The plight of another plaintiff, Ernest Shaifer, who also has a long history of severe mental illness, illustrates another area of questioning that warrants an explanation from the Bureau. Its policy now precludes the use of psychotropic drugs in
the ADX-Florence Control Unit. Shaifer has been in that Unit at Florence since 2004, seeking during that time to be treated for his illness. Despite his repeated requests, the BOP recently concluded that he could not be given medication but would be helped to develop good "coping skills." He is scheduled to be released in July 2014. Who exactly at the Bureau of Prisons is willing to testify, under oath, that Shaifer will be mentally stable upon release?
Officials from the BOP should also have to explain under oath why they so frequently reject the recommendations of sentencing judges.
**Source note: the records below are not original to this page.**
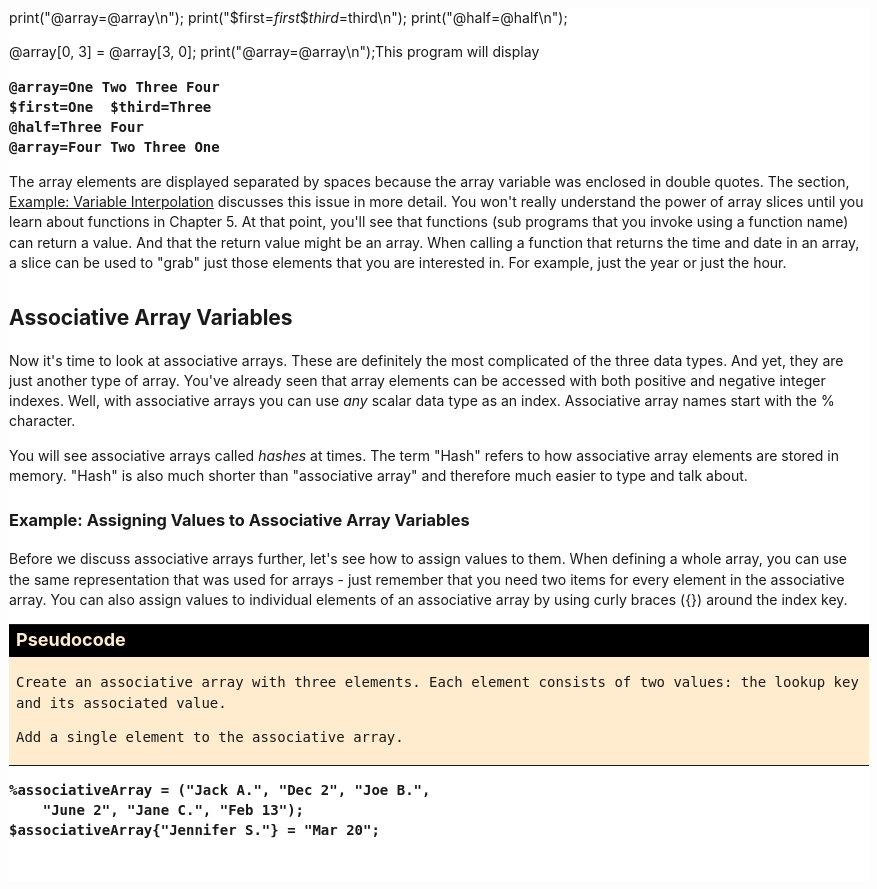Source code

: print("\@array=@array\n");
print("\$first=$first  \$third=$third\n");
print("\@half=@half\n");

@array[0, 3]     = @array[3, 0];
print("\@array=@array\n");</PRE></B>This program will display 
<P><B><PRE>@array=One Two Three Four
$first=One  $third=Three
@half=Three Four
@array=Four Two Three One</PRE></B>The array elements are displayed separated by 
spaces because the array variable was enclosed in double quotes. The section, <A 
href="ch03.htm#Example: Variable Interpolation">Example: 
Variable Interpolation</A> discusses this issue in more detail. You won't really 
understand the power of array slices until you learn about functions in Chapter 
5. At that point, you'll see that functions (sub programs that you invoke using 
a function name) can return a value. And that the return value might be an 
array. When calling a function that returns the time and date in an array, a 
slice can be used to "grab" just those elements that you are interested in. For 
example, just the year or just the hour. 

## Associative Array Variables

Now it's time to look at associative arrays. These are 
definitely the most complicated of the three data types. And yet, they are just 
another type of array. You've already seen that array elements can be accessed 
with both positive and negative integer indexes. Well, with associative arrays 
you can use <I>any</I> scalar data type as an index. Associative array names 
start with the % character. 
<P>You will see associative arrays called <I>hashes </I>at times. The term 
"Hash" refers to how associative array elements are stored in memory. "Hash" is 
also much shorter than "associative array" and therefore much easier to type and 
talk about. 
<H3><A name="Example: Assigning Values to Associative Array Variables">Example: 
Assigning Values to Associative Array Variables</A></H3>Before we discuss 
associative arrays further, let's see how to assign values to them. When 
defining a whole array, you can use the same representation that was used for 
arrays - just remember that you need two items for every element in the 
associative array. You can also assign values to individual elements of an 
associative array by using curly braces ({}) around the index key. 
<P>
<TABLE cellSpacing=0 cellPadding=0 border=0>
  <TBODY>
  <TR>
    <TD bgColor=black><FONT color=blanchedalmond 
      size=4><B>Pseudocode</B></FONT></TD></TR>
  <TR>
    <TD bgColor=blanchedalmond><TT>
      <P><TT>Create an associative array with three elements. Each element 
      consists of two values: the lookup key and its associated value.</TT> 
      <P><TT>Add a single element to the associative array. 
  </TT></P></TT></TD></TR></TBODY></TABLE>
<P><B><PRE>%associativeArray = ("Jack A.", "Dec 2", "Joe B.",
    "June 2", "Jane C.", "Feb 13");
$associativeArray{"Jennifer S."} = "Mar 20";
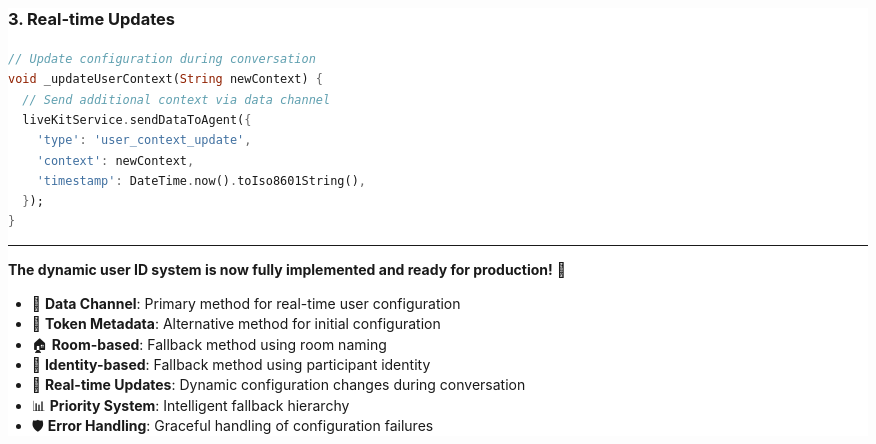 ### 3. Real-time Updates

```dart
// Update configuration during conversation
void _updateUserContext(String newContext) {
  // Send additional context via data channel
  liveKitService.sendDataToAgent({
    'type': 'user_context_update',
    'context': newContext,
    'timestamp': DateTime.now().toIso8601String(),
  });
}
```

---

**The dynamic user ID system is now fully implemented and ready for production!** 🎉

- 📡 **Data Channel**: Primary method for real-time user configuration
- 🎫 **Token Metadata**: Alternative method for initial configuration
- 🏠 **Room-based**: Fallback method using room naming
- 👤 **Identity-based**: Fallback method using participant identity
- 🔄 **Real-time Updates**: Dynamic configuration changes during conversation
- 📊 **Priority System**: Intelligent fallback hierarchy
- 🛡️ **Error Handling**: Graceful handling of configuration failures
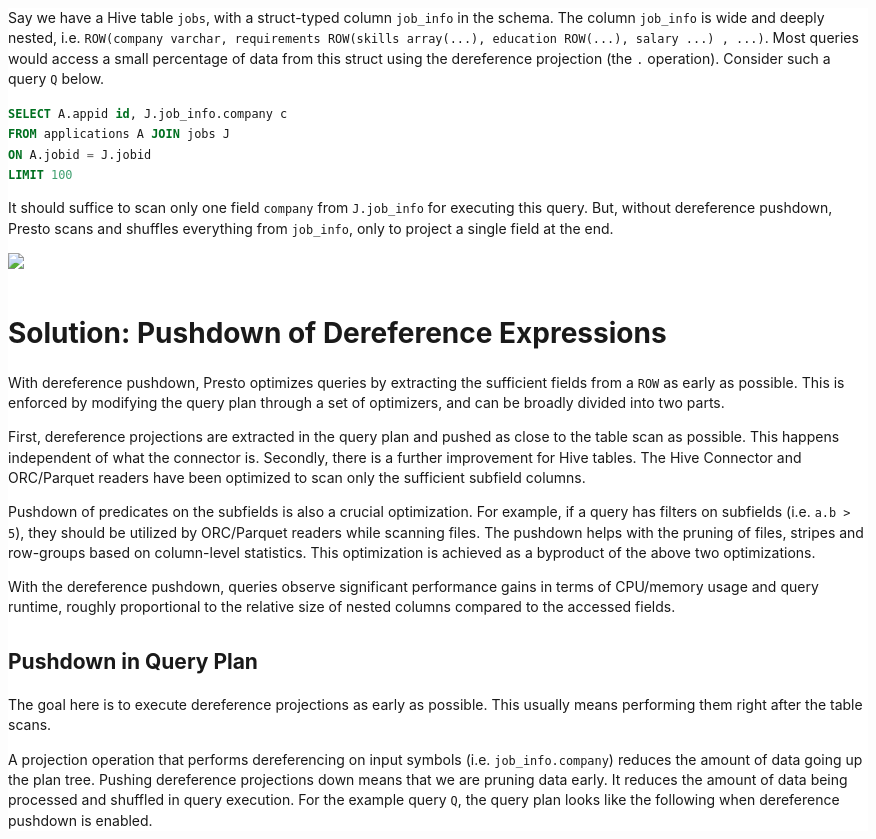 Say we have a Hive table `jobs`, with a struct-typed column `job_info` in the
schema. The column `job_info` is wide and deeply nested, i.e. `ROW(company
varchar, requirements ROW(skills array(...), education ROW(...), salary ...) ,
...)`. Most queries would access a small percentage of data from this struct
using the dereference projection (the `.` operation). Consider such a query `Q`
below.

```sql
SELECT A.appid id, J.job_info.company c
FROM applications A JOIN jobs J
ON A.jobid = J.jobid
LIMIT 100
```

It should suffice to scan only one field `company` from `J.job_info` for
executing this query. But, without dereference pushdown, Presto scans and
shuffles everything from `job_info`, only to project a single field at the end.

![](/assets/blog/dereference-pushdown/original_plan.png)

# Solution: Pushdown of Dereference Expressions

With dereference pushdown, Presto optimizes queries by extracting the sufficient
 fields from a `ROW` as early as possible. This is enforced by modifying the
query plan through a set of optimizers, and can be broadly divided into two
parts.

First, dereference projections are extracted in the query plan and pushed as
close to the table scan as possible. This happens independent of what the
connector is. Secondly, there is a further improvement for Hive tables. The
Hive Connector and ORC/Parquet readers have been optimized to scan only the
sufficient subfield columns.

Pushdown of predicates on the subfields is also a crucial optimization. For
example, if a query has filters on subfields (i.e. `a.b > 5`), they should be
utilized by ORC/Parquet readers while scanning files. The pushdown helps with
the pruning of files, stripes and row-groups based on column-level statistics.
This optimization is achieved as a byproduct of the above two optimizations.

With the dereference pushdown, queries observe significant performance gains in
terms of CPU/memory usage and query runtime, roughly proportional to the
relative size of nested columns compared to the accessed fields.

## Pushdown in Query Plan

The goal here is to execute dereference projections as early as possible. This
usually means performing them right after the table scans.

A projection operation that performs dereferencing on input symbols (i.e.
`job_info.company`) reduces the amount of data going up the plan tree. Pushing
dereference projections down means that we are pruning data early. It reduces
the amount of data being processed and shuffled in query execution. For the
example query `Q`, the query plan looks like the following when dereference
pushdown is enabled.
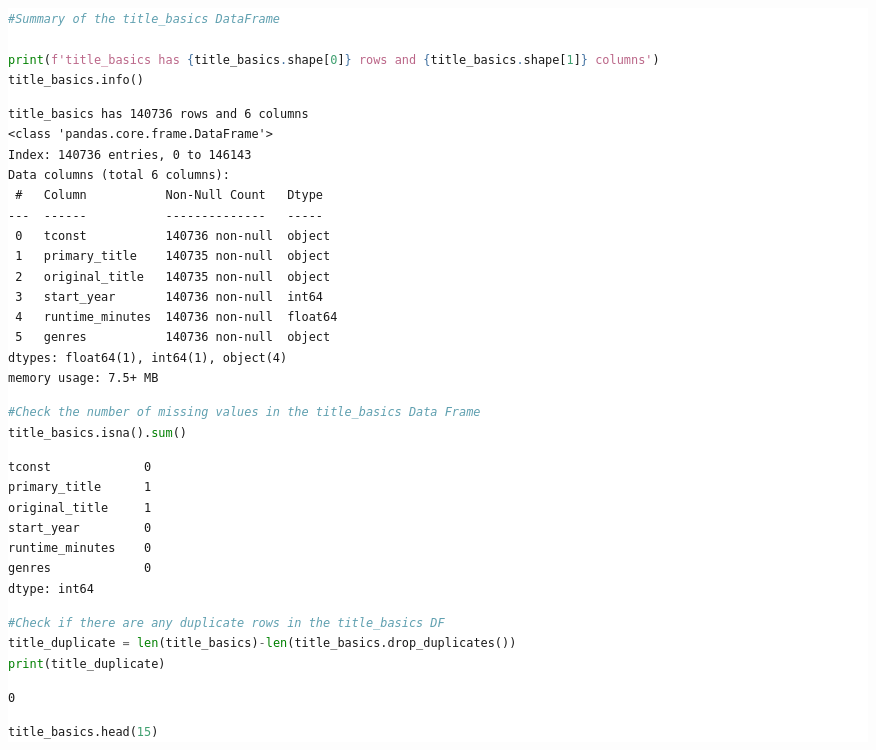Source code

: 
```python
#Summary of the title_basics DataFrame

print(f'title_basics has {title_basics.shape[0]} rows and {title_basics.shape[1]} columns')
title_basics.info()
```

    title_basics has 140736 rows and 6 columns
    <class 'pandas.core.frame.DataFrame'>
    Index: 140736 entries, 0 to 146143
    Data columns (total 6 columns):
     #   Column           Non-Null Count   Dtype  
    ---  ------           --------------   -----  
     0   tconst           140736 non-null  object 
     1   primary_title    140735 non-null  object 
     2   original_title   140735 non-null  object 
     3   start_year       140736 non-null  int64  
     4   runtime_minutes  140736 non-null  float64
     5   genres           140736 non-null  object 
    dtypes: float64(1), int64(1), object(4)
    memory usage: 7.5+ MB
    


```python
#Check the number of missing values in the title_basics Data Frame
title_basics.isna().sum()
```




    tconst             0
    primary_title      1
    original_title     1
    start_year         0
    runtime_minutes    0
    genres             0
    dtype: int64




```python
#Check if there are any duplicate rows in the title_basics DF
title_duplicate = len(title_basics)-len(title_basics.drop_duplicates())
print(title_duplicate)
```

    0
    


```python
title_basics.head(15)
```


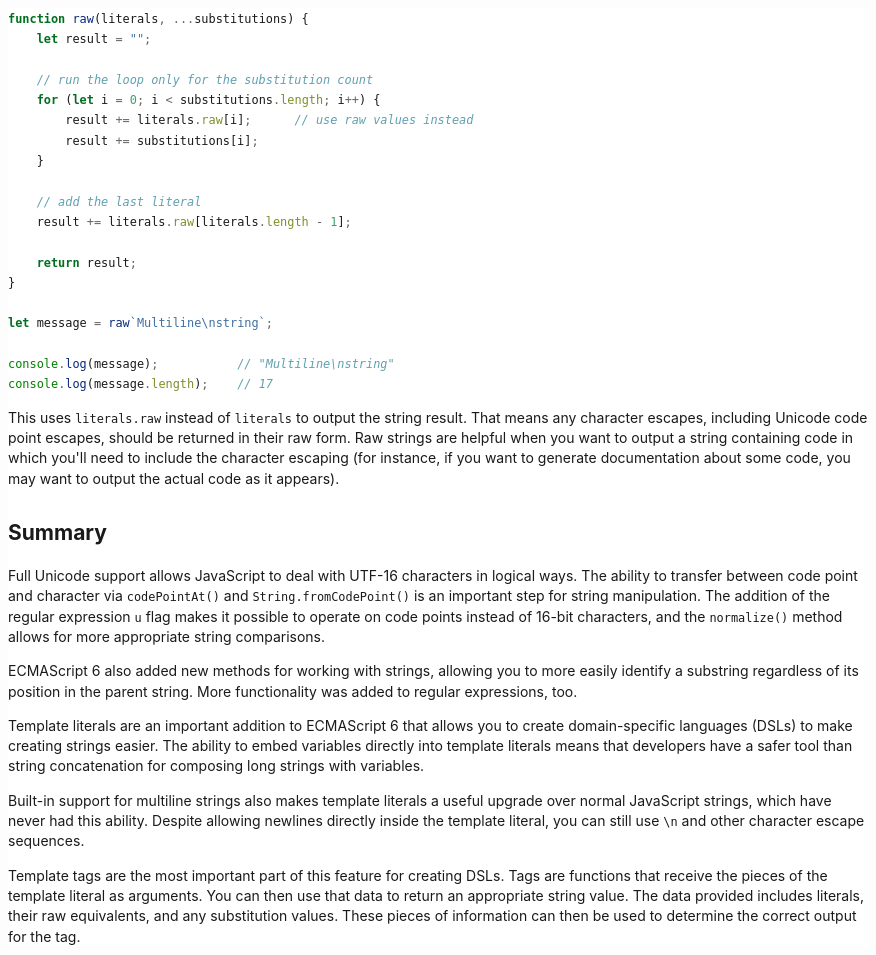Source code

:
 ```js
function raw(literals, ...substitutions) {
    let result = "";

    // run the loop only for the substitution count
    for (let i = 0; i < substitutions.length; i++) {
        result += literals.raw[i];      // use raw values instead
        result += substitutions[i];
    }

    // add the last literal
    result += literals.raw[literals.length - 1];

    return result;
}

let message = raw`Multiline\nstring`;

console.log(message);           // "Multiline\nstring"
console.log(message.length);    // 17
```

This uses `literals.raw` instead of `literals` to output the string result. That means any character escapes, including Unicode code point escapes, should be returned in their raw form. Raw strings are helpful when you want to output a string containing code in which you'll need to include the character escaping (for instance, if you want to generate documentation about some code, you may want to output the actual code as it appears).

## Summary

Full Unicode support allows JavaScript to deal with UTF-16 characters in logical ways. The ability to transfer between code point and character via `codePointAt()` and `String.fromCodePoint()` is an important step for string manipulation. The addition of the regular expression `u` flag makes it possible to operate on code points instead of 16-bit characters, and the `normalize()` method allows for more appropriate string comparisons.

ECMAScript 6 also added new methods for working with strings, allowing you to more easily identify a substring regardless of its position in the parent string. More functionality was added to regular expressions, too.

Template literals are an important addition to ECMAScript 6 that allows you to create domain-specific languages (DSLs) to make creating strings easier. The ability to embed variables directly into template literals means that developers have a safer tool than string concatenation for composing long strings with variables.

Built-in support for multiline strings also makes template literals a useful upgrade over normal JavaScript strings, which have never had this ability. Despite allowing newlines directly inside the template literal, you can still use `\n` and other character escape sequences.

Template tags are the most important part of this feature for creating DSLs. Tags are functions that receive the pieces of the template literal as arguments. You can then use that data to return an appropriate string value. The data provided includes literals, their raw equivalents, and any substitution values. These pieces of information can then be used to determine the correct output for the tag.

</div>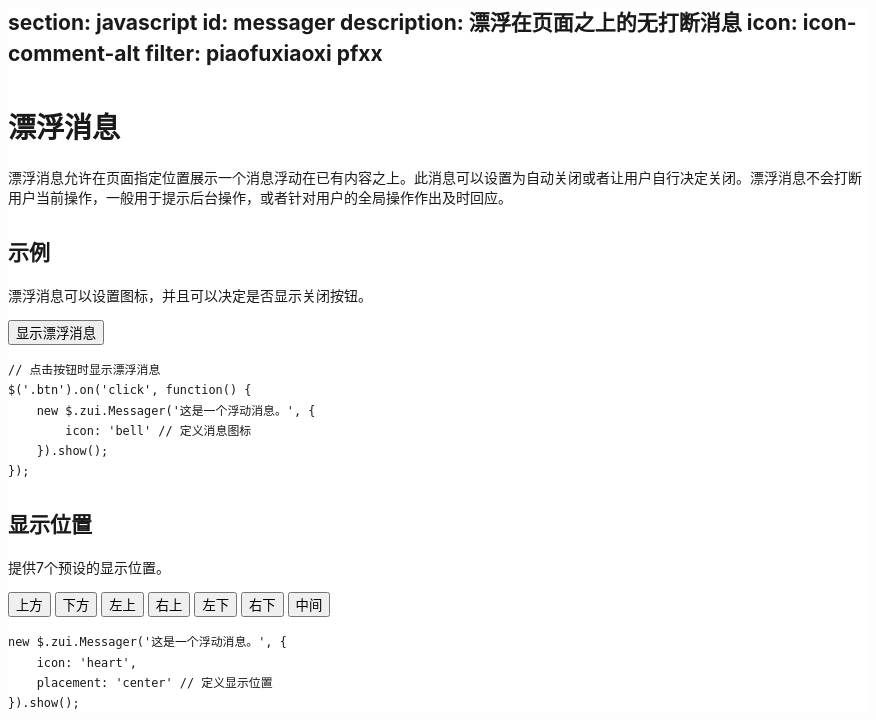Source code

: ﻿section: javascript
id: messager
description: 漂浮在页面之上的无打断消息
icon: icon-comment-alt
filter: piaofuxiaoxi pfxx
---

# 漂浮消息

漂浮消息允许在页面指定位置展示一个消息浮动在已有内容之上。此消息可以设置为自动关闭或者让用户自行决定关闭。漂浮消息不会打断用户当前操作，一般用于提示后台操作，或者针对用户的全局操作作出及时回应。

## 示例

漂浮消息可以设置图标，并且可以决定是否显示关闭按钮。

<div class="example">
  <button class="btn btn-primary show-messager" type="button" data-content="这是一个浮动消息。" data-icon="bell" data-time="100000">显示漂浮消息</button>
</div>

```
// 点击按钮时显示漂浮消息
$('.btn').on('click', function() {
    new $.zui.Messager('这是一个浮动消息。', {
        icon: 'bell' // 定义消息图标
    }).show();
});
```

## 显示位置

提供7个预设的显示位置。

<div class="example">
  <button class="btn show-messager" type="button" data-content="Hello!" data-icon="heart" data-placement="top">上方</button>
  <button class="btn show-messager" type="button" data-content="Hello!" data-icon="heart" data-placement="bottom">下方</button>
  <button class="btn show-messager" type="button" data-content="Hello!" data-icon="heart" data-placement="top-left">左上</button>
  <button class="btn show-messager" type="button" data-content="Hello!" data-icon="heart" data-placement="top-right">右上</button>
  <button class="btn show-messager" type="button" data-content="Hello!" data-icon="heart" data-placement="bottom-left">左下</button>
  <button class="btn show-messager" type="button" data-content="Hello!" data-icon="heart" data-placement="bottom-right">右下</button>
  <button class="btn show-messager" type="button" data-content="Hello!" data-icon="heart" data-placement="center">中间</button>
</div>

```
new $.zui.Messager('这是一个浮动消息。', {
    icon: 'heart',
    placement: 'center' // 定义显示位置
}).show();
```
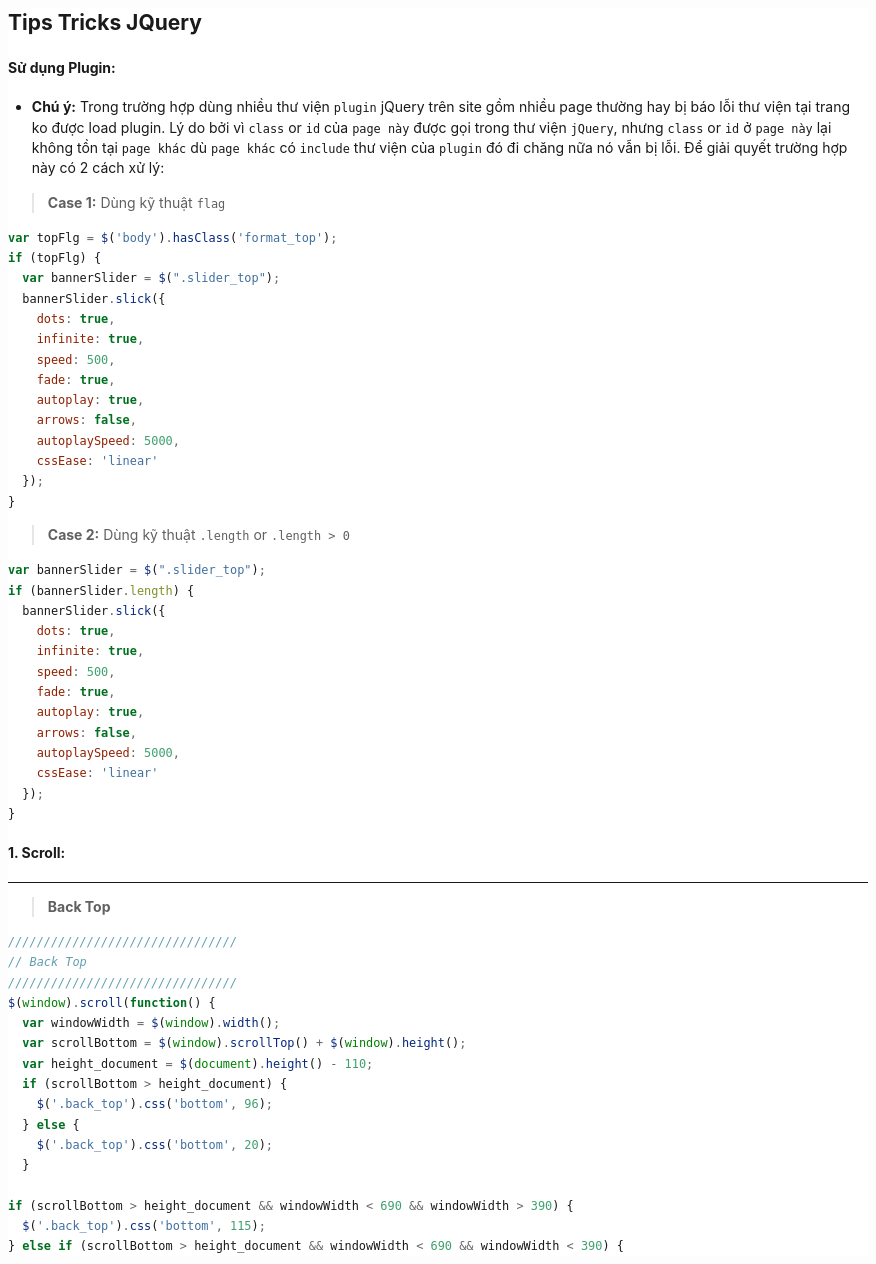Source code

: ## Tips Tricks JQuery

#### Sử dụng Plugin:
- **Chú ý:** Trong trường hợp dùng nhiều thư viện ```plugin``` jQuery trên site gồm nhiều page thường hay bị báo lỗi thư viện tại trang ko được load plugin. Lý do bởi vì ```class``` or ```id``` của ```page này``` được gọi trong thư viện ```jQuery```, nhưng ```class``` or ```id``` ở ```page này``` lại không tồn tại ```page khác``` dù ```page khác``` có ```include``` thư viện của ```plugin``` đó đi chăng nữa nó vẫn bị lỗi. Để giải quyết trường hợp này có 2 cách xử lý:

>**Case 1:** Dùng kỹ thuật ```flag```
```javascript
var topFlg = $('body').hasClass('format_top');
if (topFlg) {
  var bannerSlider = $(".slider_top");
  bannerSlider.slick({
    dots: true,
    infinite: true,
    speed: 500,
    fade: true,
    autoplay: true,
    arrows: false,
    autoplaySpeed: 5000,
    cssEase: 'linear'
  });
}
```

>**Case 2:** Dùng kỹ thuật ```.length``` or ```.length > 0```
```javascript
var bannerSlider = $(".slider_top");
if (bannerSlider.length) {
  bannerSlider.slick({
    dots: true,
    infinite: true,
    speed: 500,
    fade: true,
    autoplay: true,
    arrows: false,
    autoplaySpeed: 5000,
    cssEase: 'linear'
  });
}
```
#### 1. Scroll:
<hr />

> **Back Top**

```javascript
////////////////////////////////
// Back Top
////////////////////////////////
$(window).scroll(function() {
  var windowWidth = $(window).width();
  var scrollBottom = $(window).scrollTop() + $(window).height();
  var height_document = $(document).height() - 110;
  if (scrollBottom > height_document) {
    $('.back_top').css('bottom', 96);
  } else {
    $('.back_top').css('bottom', 20);
  }

if (scrollBottom > height_document && windowWidth < 690 && windowWidth > 390) {
  $('.back_top').css('bottom', 115);
} else if (scrollBottom > height_document && windowWidth < 690 && windowWidth < 390) {
```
In the case of another plaintiff, another patently psychotic prisoner, a man diagnosed with PTSD, bipolar disorder, and epilepsy, prison officials blew off two federal judges, each of whom indicated, when sentencing Jeremy Pinson, that he would need significant mental health treatment in prison. There are several prisons within the federal system specifically designed to treat mentally ill prisoners. ADX-Florence, where Pinson is housed, is not one of them. He's been on suicide watch at least ten times, including most recently last month.
Finally, there is the case of John Narducci, another named plaintiff. When he was four years old, his father was shot and killed in the boy's home. When he was 11, his mother had a fatal heart attack in front of him. He was the only one at home at the time. He then lived with his stepfather, who killed himself after being caught molesting Narducci's younger brother. Today, although he suffers from at least four major mental illness, including a Mixed Personality Disorder and symptoms of complex PTSD, the Bureau of Prisons is failing to treat Narducci. He is scheduled to be released in 2015. Who at the Bureau of Prisons is going to testify under oath that he's no threat to the public?
In the face of these allegations, in the face of a complaint filed with examples of systemic abuse and mistreatment, the Obama Administration through its lawyers has recited a litany of legal and factual reasons why the case should be dismissed now, before any prison officials are deposed. The feds argue that the prisoners have not pleaded enough facts, with enough specificity, to permit the case to proceed. The feds argue that the
prisoners have sued the wrong prison officials.
They argue that the inmates are getting the mental health treatment they have requested. They argue that prison executives did not know or could not have known the specifics of the cases identified in the complaint. In short, the feds argue that prisoners like these must plead the entirety of their case at the outset of the case, that they must offer up in their initial pleading complete answers to questions only the prison officials themselves could know they are going to ask. Here's a sample from the feds' reply brief:
Plaintiff must allege facts, specific to him, showing that an official deprived
him of basic care, and that the deprivation subjected him to serious harm or a
substantial risk of serious harm. For example, an allegation about staffing
levels at a prison does not satisfy the objective prong unless the inmate
alleges that the staffing levels actually had a significant effect on him.
Here, no Plaintiff alleges that he made a request to meet with psychological
services and then had to wait an unduly long time, resulting in harm. Nor do
any of the Plaintiffs allege that a medical doctor has currently prescribed a
medication that a BOP official has refused to provide.
About Cunningham having "telepsychiatry sessions" while shackled in his cell? The feds told Judge Matsch that:
[N]one of the Plaintiffs alleges facts showing that it is constitutional deprivation for an inmate to receive a psychological counseling session in the doorway to his cell, in the presence of correctional officers. Indeed, no Plaintiff suggests that he has asked for any other kind of visit.
What about some of the specific prison officials named in the complaint, the folks whom the prisoners allege were in charge of Supermax policies and procedures? The feds say that many of those officials now are gone from ADX-Florence, transferred to other prisons within the federal system. One of the named defendants whom the feds say should not be part of the lawsuit is Blake Davis, who spent years as an administrator at ADX-Florence. In 2011, he was awarded the BOP's "National Wardens' Award for Excellence in Prison Management." Early last year, he was promoted to a new position within the BOP that oversees many programs, including psychology services for the entire Bureau.